*Exercise prompt*
Word for word, return the lines from the start of the entries below through the line that has "Page size: 2001x1125.".

*Listed entries*
--- START ---

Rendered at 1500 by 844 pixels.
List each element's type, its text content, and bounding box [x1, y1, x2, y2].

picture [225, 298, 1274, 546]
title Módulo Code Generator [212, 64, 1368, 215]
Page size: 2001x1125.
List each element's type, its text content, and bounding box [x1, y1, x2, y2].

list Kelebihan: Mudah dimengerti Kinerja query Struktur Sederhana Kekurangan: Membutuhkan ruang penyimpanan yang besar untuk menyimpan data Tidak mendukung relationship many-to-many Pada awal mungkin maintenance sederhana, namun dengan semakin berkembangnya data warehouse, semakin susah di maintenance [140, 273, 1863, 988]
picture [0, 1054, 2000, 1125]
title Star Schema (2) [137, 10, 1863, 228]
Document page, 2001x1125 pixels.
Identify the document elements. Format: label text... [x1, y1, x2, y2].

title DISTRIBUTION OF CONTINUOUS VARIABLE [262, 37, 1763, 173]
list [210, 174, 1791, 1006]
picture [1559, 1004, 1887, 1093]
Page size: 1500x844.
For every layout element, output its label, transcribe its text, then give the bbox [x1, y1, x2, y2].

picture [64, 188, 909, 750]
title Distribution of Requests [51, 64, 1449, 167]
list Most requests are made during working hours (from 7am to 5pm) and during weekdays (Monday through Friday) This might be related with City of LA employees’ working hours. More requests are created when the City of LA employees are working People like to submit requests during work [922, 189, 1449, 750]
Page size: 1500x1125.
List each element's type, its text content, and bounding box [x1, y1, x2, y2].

--- END ---

*Expected answer*
Rendered at 1500 by 844 pixels.
List each element's type, its text content, and bounding box [x1, y1, x2, y2].

picture [225, 298, 1274, 546]
title Módulo Code Generator [212, 64, 1368, 215]
Page size: 2001x1125.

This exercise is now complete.